Mais aucune théorie sociologique sur le marché des idées (hormis celle d’un Raymond Boudon) n’est en mesure d’analyser un tel phénomène encore étudié par nos médias sous le prisme, bien insuffisant, des conditions sociales défavorables. Comme s’il faut avoir faim pour tuer. L’homme n’est pas seulement un animal. Il est d’ailleurs symptomatique de voir les médias brandir de telles analyses, tronquées, alors qu’elles ont été abandonnées depuis longtemps par les milieux savants. Comme ces étoiles déjà mortes mais qui brillent encore. Mais nos amis des médias en n’ont cure. L’adage de BHL fonctionne également ici à merveille dans une sorte de Realmediatik qui donne au faux l’apparence du vrai puisqu’il est « vu à la tv » ; les mêmes parlent aux mêmes en jouant aux chaises musicales dans des émissions alibi, peu importe, puisque ce qui compte sera la surface médiatique pas du tout la véracité du contenu échangé, de toute façon identique : nécessairement anti-américain anti-israélien avec quelques bémols selon l’heure et l’invité. Les médias palestiniens l’ont bien compris lorsqu’ils montent en épingle une riposte israélienne et relativisent complètement les méandres et autres soubresauts de l’Existé palestinien qui semble ni aimer ni espérer, hormis la mort, de toute façon inoculée par « l’occupation israélienne » et jamais par une idéologie mortifère qui ne voit en l’Autre qu’un Soumis.

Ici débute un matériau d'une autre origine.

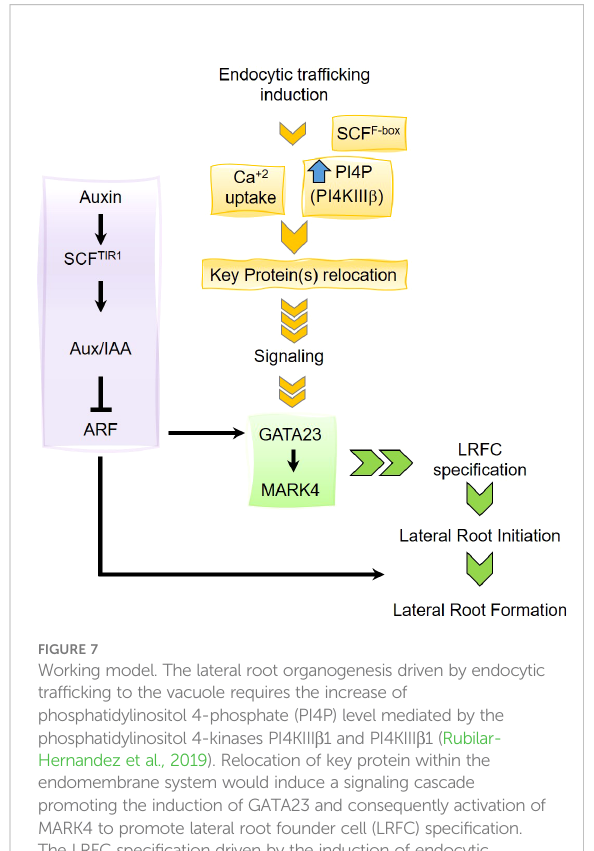
FIGURE 7 Working model. The lateral root organogenesis driven by endocytic traf fi cking to the vacuole requires the increase of phosphatidylinositol 4-phosphate (PI4P) level mediated by the phosphatidylinositol 4-kinases PI4KIII b 1 and PI4KIII b 1 (Rubilar- Hernandez et al., 2019). Relocation of key protein within the endomembrane system would induce a signaling cascade promoting the induction of GATA23 and consequently activation of MARK4 to promote lateral root founder cell (LRFC) speci fi cation. The LRFC speci fi cation driven by the induction of endocytic traf fi cking requires Ca +2 entrance and the function of a SCF complex although the F-Box is unknown yet. This pathway is distinctive from the auxin-driven lateral root primordia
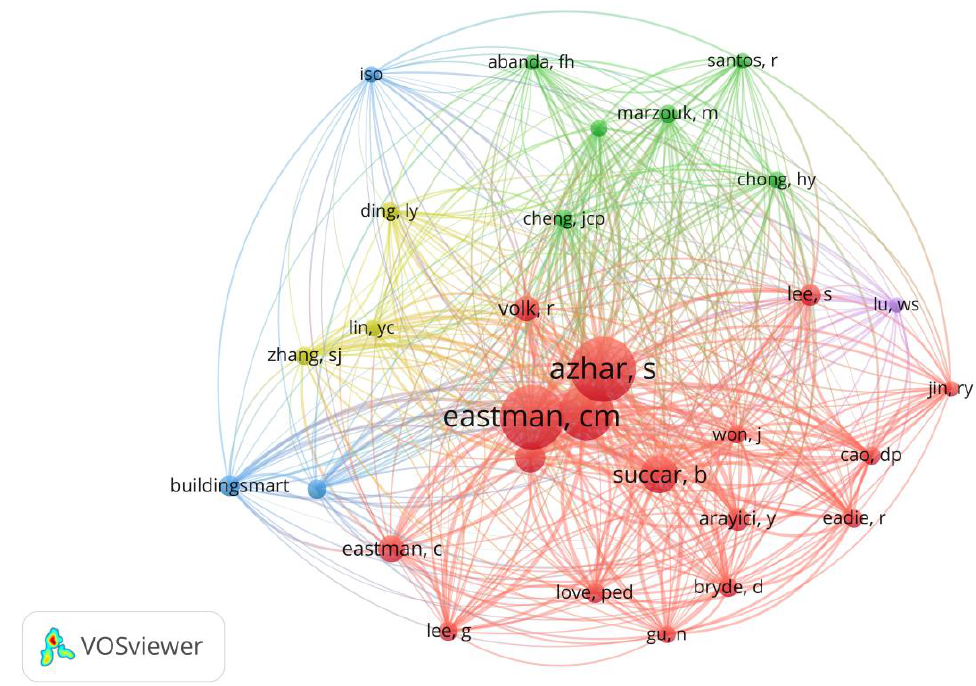
Figure 9. The network of author ’ s co-citation.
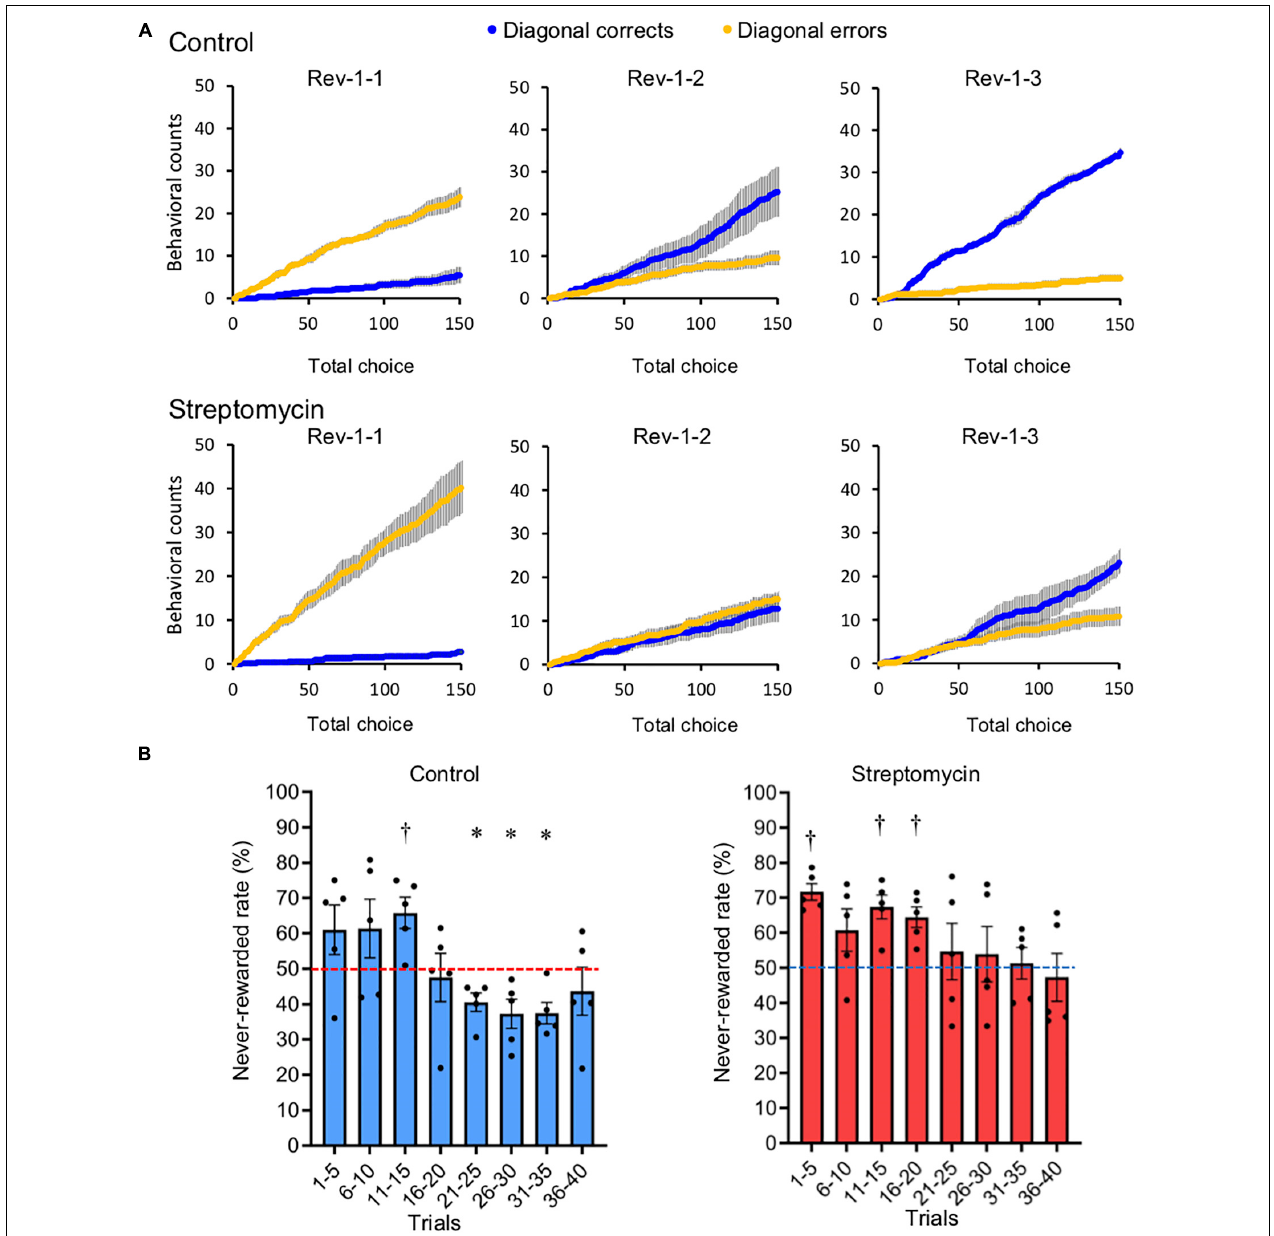
FIGURE 4 | Comparison of adaptation speed to the reversed contingency. (A) Cumulative diagonal correct (blue) and error (yellow) counts (described in Figure 1F ) within the first 150 choices in each of the first three sessions of Rev-1 (Rev-1-1 to Rev-1-3) ( n = 5/group). (B) Never-rewarded rates in every 5-trial block of the first 40 trials, which all mice completed, in the first session of Rev-1 (Rev-1-1). ∗ , † p < 0.05, significantly lower ( ∗ ) or higher ( † ) from chance level (50%) using Student’s one-sample t -test. Horizontal dotted lines represent 50% chance level. Error bar represents SEM of never-rewarded rates compiled for every five-trial block. This value did not significantly decrease below chance level in streptomycin-treated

Les médias qui nient cet aspect des choses assènent donc le faux, en vivent encore grâce à cette formidable synergie radio, TV, livre. Ils amplifient ainsi le faux et celui qui le produit jusqu’à en faire un « Membre de la Famille » voguant d’émission en «blog », coqueluche des Politiques en quête secrète de paparazzis désormais pour précisément tenir un peu plus que dix minutes sur le Rollerball médiacynique.

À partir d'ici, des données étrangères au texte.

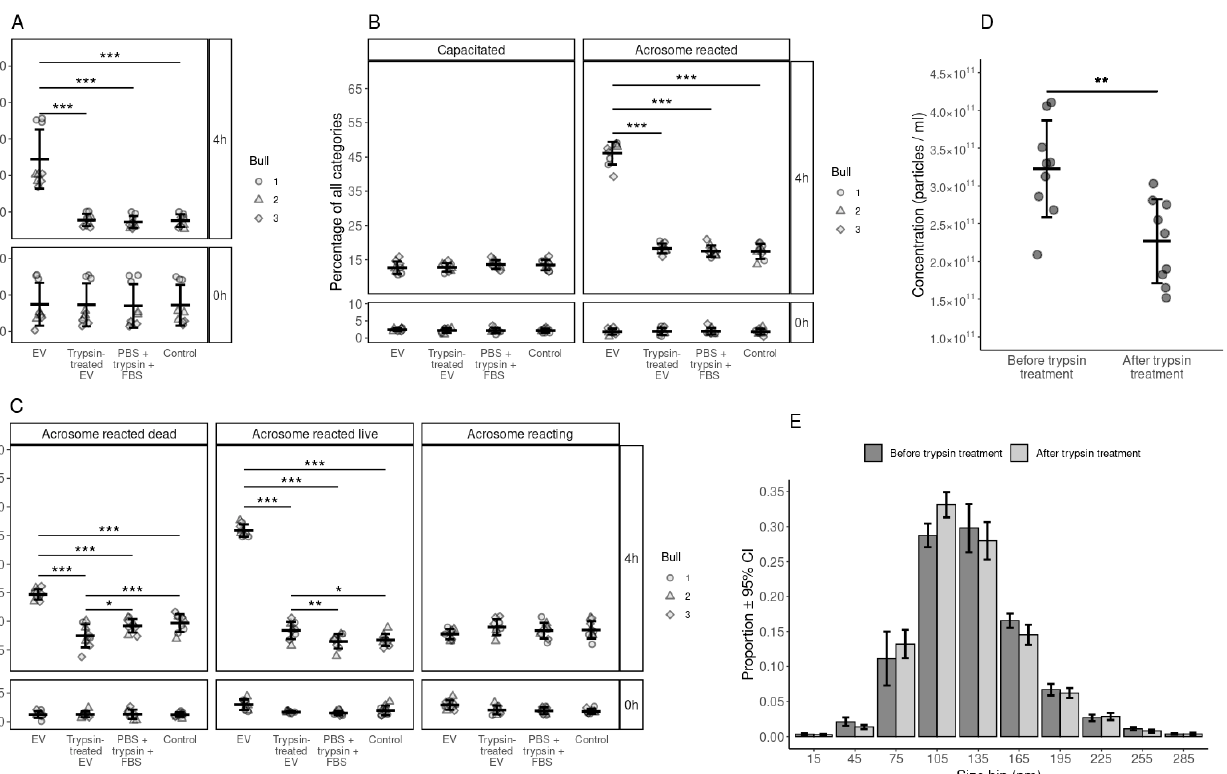
Figure 5. Analysis of functional aspects of bovine spermatozoa by incubating them with trypsin treated EVs, non treated EVs and PBS+trypsin+FBS and control. ( A ) Percentage of live spermatozoa at 0 and 4 hours after supplementation with treated and non treated EVs, FBS+trypsin+PBS and Control group. ( B ) Percentage spermatozoa in different stages of capacitation reaction at 0 and 4 hours after supplementation with treated and non treated EVs, FBS+trypsin+PBS and Control group. ( C ) The percentages of spermatozoa in different stages of the acrosomal reaction at 0 and 4 hours after supplementation with treated and non treated EVs, FBS+trypsin+PBS and Control group. ( D ) The concentration of nanoparticles in the EV samples before and after trypsin treatment. ( E ) Size profile of nanoparticles in the EV samples before and after trypsin treatment. Error bars represent 95% confidence intervals (CI). With the exception of subfigure E, error bars display the mean ± standard deviation (SD). Different symbols represent measurements of samples from different bulls, where applicable. Asterisks mark statistically significant differences and relate to p-values as follows: * p ≤ 0.05; ** p ≤ 0.01; *** p ≤ 0.001.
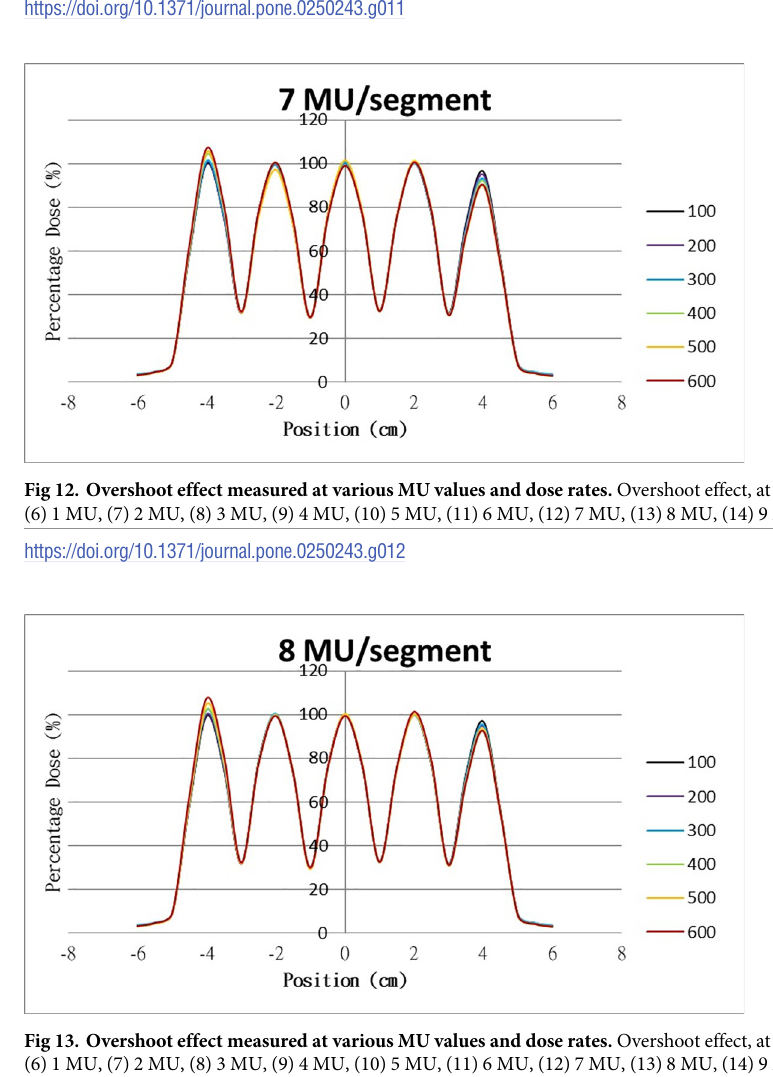
PLOS ONE | https://doi.org/10.1371/journal.pone.0250243 April 23,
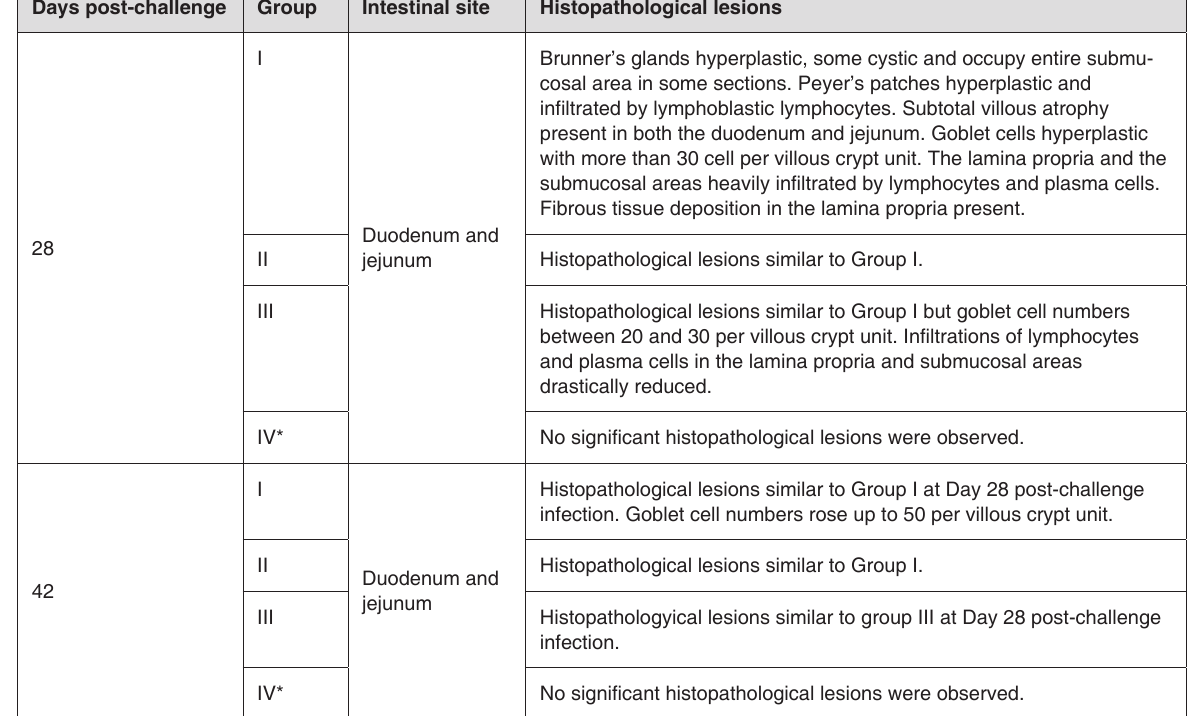
TABLE 4 Histopathological lesions of the duodenum and jejunum from the different groups of cattle immunized and challenged with Calicophoron microbothrium Days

Mais, précisément, cette dérive qui allège le contenu jusqu’à (presque) valoriser son CV sexuel plutôt qu’intellectuel, avec quelques diatribes anti-Bush et anti-israéliennes lorsqu’il s’agira de le compléter dans les émissions people idoines, pourrait permettre à d’autres médias, plus conforme à la nouvelle période, de surgir enfin ; parce qu’il apparaît de plus en plus, et heureusement, qu’une frange du Public ne se satisfait plus d’un tel décervelage. Le sevrage risque cependant d’être long.